LISTA DE TAREFAS |
1. Traduza para o inglês esta frase do trecho fornecido: “As armações para tentar distanciar Lula dos infindáveis escândalos que cercam o governo petista não têm mais limite.”
2. Redija a continuação do texto sobre a Rede Globo e o governo petista, começando logo após a última frase apresentada.

TRECHO FORNECIDO |

+ + +

As armações para tentar distanciar Lula dos infindáveis escândalos que cercam o governo petista não têm mais limite. E, agora, contam um importantíssimo aliado: a Rede Globo.

Desde sábado, numa sincronia digna de um seriado de TV (que poderia intitular-se “Operação Blindagem”), a Rede Globo contemplou o país com uma série de novos capítulos cujo final pretendido está cada vez mais óbvio: isolar e defender o governo e o PT, jogando, no mesmo lance, Delubio Soares e Marcos Valério na fogueira ardente.

+ + +

MATERIAL FORNECIDO |
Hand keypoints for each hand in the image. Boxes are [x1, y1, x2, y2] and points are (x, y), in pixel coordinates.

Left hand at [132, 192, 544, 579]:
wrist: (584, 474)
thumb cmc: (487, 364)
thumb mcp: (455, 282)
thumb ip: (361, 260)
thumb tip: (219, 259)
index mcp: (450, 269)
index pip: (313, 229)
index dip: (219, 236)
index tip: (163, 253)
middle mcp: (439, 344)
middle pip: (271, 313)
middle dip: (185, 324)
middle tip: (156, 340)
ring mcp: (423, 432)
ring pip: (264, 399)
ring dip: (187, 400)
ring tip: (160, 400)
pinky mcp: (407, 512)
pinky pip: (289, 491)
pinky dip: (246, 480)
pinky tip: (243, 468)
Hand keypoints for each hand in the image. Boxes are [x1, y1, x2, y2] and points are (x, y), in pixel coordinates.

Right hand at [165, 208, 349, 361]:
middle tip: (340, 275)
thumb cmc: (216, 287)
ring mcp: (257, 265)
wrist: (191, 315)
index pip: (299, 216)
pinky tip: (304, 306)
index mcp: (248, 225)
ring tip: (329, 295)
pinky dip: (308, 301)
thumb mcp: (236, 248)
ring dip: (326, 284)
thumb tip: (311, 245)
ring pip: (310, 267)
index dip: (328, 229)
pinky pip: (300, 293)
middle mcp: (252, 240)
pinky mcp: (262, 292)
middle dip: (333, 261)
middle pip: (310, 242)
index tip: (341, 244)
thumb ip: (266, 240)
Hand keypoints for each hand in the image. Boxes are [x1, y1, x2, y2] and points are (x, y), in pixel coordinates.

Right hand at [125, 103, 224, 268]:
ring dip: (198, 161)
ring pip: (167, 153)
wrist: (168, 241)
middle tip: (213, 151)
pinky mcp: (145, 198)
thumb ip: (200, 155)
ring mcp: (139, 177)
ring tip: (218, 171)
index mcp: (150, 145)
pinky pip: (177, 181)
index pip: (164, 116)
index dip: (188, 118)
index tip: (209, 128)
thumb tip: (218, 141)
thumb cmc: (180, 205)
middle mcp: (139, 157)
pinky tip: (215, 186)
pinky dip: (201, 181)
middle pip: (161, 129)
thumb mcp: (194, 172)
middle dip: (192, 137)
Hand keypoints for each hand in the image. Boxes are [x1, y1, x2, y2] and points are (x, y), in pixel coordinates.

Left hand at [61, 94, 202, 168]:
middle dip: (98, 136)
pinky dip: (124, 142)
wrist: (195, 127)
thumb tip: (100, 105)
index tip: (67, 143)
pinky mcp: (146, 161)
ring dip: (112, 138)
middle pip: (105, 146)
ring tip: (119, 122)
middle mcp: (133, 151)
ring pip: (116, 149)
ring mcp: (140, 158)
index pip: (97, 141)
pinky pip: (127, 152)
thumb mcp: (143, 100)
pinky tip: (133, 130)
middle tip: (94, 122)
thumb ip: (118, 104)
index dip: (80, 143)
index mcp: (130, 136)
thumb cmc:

+ + +

LISTA DE RESPOSTAS |
1. The schemes to try to distance Lula from the endless scandals surrounding the PT government no longer have any limit.

2.
Para compor este cenário, diante da total impossibilidade de manter a farsa montada pelos depoimentos anteriores de Delúbio e Valério, a Globo apresentou uma seqüência de entrevistas: na sexta, entrou Valério, defendendo que, através de um acordo pessoal com Delúbio, emprestou “sem nenhum interesse” milhões de reais para ajudar o PT; no sábado, o próprio Delúbio confirmou a história e, no domingo, apareceu o próprio Lula, com enorme destaque no Fantástico, para declarar seu completo desconhecimento e sua beata inocência diante de toda movimentação que estava sendo feita sob suas barbas.

A tese defendida por todos é bastante simples: o tesoureiro petista (membro da executiva nacional, é importante lembrar) e seu operador movimentaram milhões de reais sem a autorização da Direção Nacional do partido e, com o total desconhecimento dos quadros que estão no governo e, de quebra, montaram um “Caixa 2” para financiar as campanhas e as atividades do partido.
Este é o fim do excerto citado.